Garbage Man gassed his giant vehicle and blew past me. I crept along until I could get T-Hoe back on the gravel where the chasm narrowed. The Pony later said he didn't have time to text me about THAT bog truck, since I turned into the driveway as soon as he'd retrieved the dumpster.

Here's the thing.

In burdening The Pony with my tribulations, he suddenly said,

"You think YOU had it bad? I got up from the new recliner, and something stabbed into my foot! All the way in! I had to sit down and pull it out. IT WAS ONE OF DAD'S TOENAILS!!!"


I cried because I got stuck in a rut by a passing garbage truck, and then I met a Pony who got stuck in the foot by his father's toenail.

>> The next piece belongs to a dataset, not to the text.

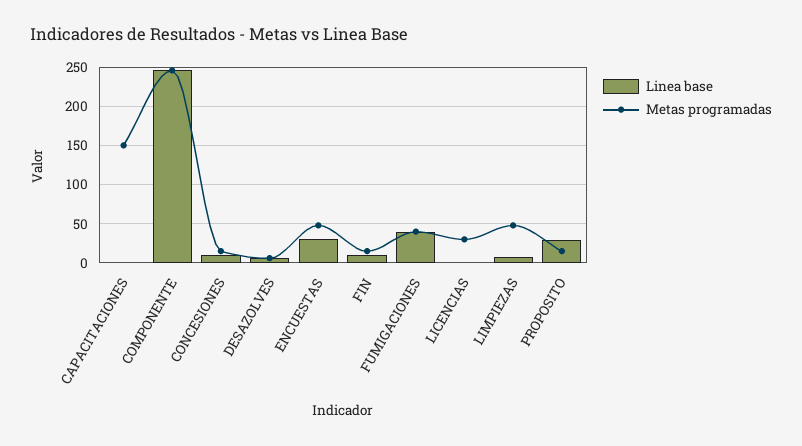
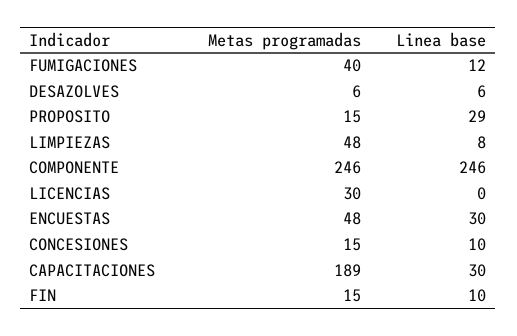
Linea base, CAPACITACIONES: 0 -> 30
Metas programadas, CAPACITACIONES: 150 -> 189
Linea base, FUMIGACIONES: 40 -> 12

I'd take him for a rabies shot if it wasn't so difficult to see an in-person doctor...


  1. That was completely unexpected and funnier that ever.

    1. I did find it funny, because it happened to The Pony, and not to ME! At first I thought he was going to tell me something trivial, like nothing good being on TV while I was gone.

  2. Girl, you should have just stayed home! All was conspiring against you. AND then the toenail. Don't know what to say.

    1. Then again, after hearing The Pony's unfortunate event, I could consider my glass half FULL!

  3. Replies
    1. I have a feeling that Hick's toenail in The Pony's foot might be a thorn in his side for years to come...

  4. The Pony definitely won! Tell Hick I said he should cut his toenails outside, all year round, I don't care what the weather is like.
    I'm astonished at the assistant having to punch in numbers to check the Powerball tickets. Our tickets, Powerball and other types, have barcodes and near the outlet is a small scanner where we can check the tickets ourselves just by holding the barcode under. If we prefer the assistant to do the checking, she just runs it through the same machine that dispenses them. Super quick and easy. Unless you're in line behind someone with dozens of tickets. I once was in line behind a man purchasing dozens of tickets and paying almost $1000 which he so casually pulled from his wallet. His very fat wallet.

    1. Yeah, Hick can cut his toenails outside. Juno's house might be a good location, though I don't want to punish my Sweet, Sweet Juno.

      The Powerball tickets had the barcode, but the scanner wasn't working. The School-Turn Casey's had the same problem last week, and the Gas Station Chicken Store a few days before that. Not sure what is going on with the equipment. The long chain of numbers is a backup plan, with their verification system.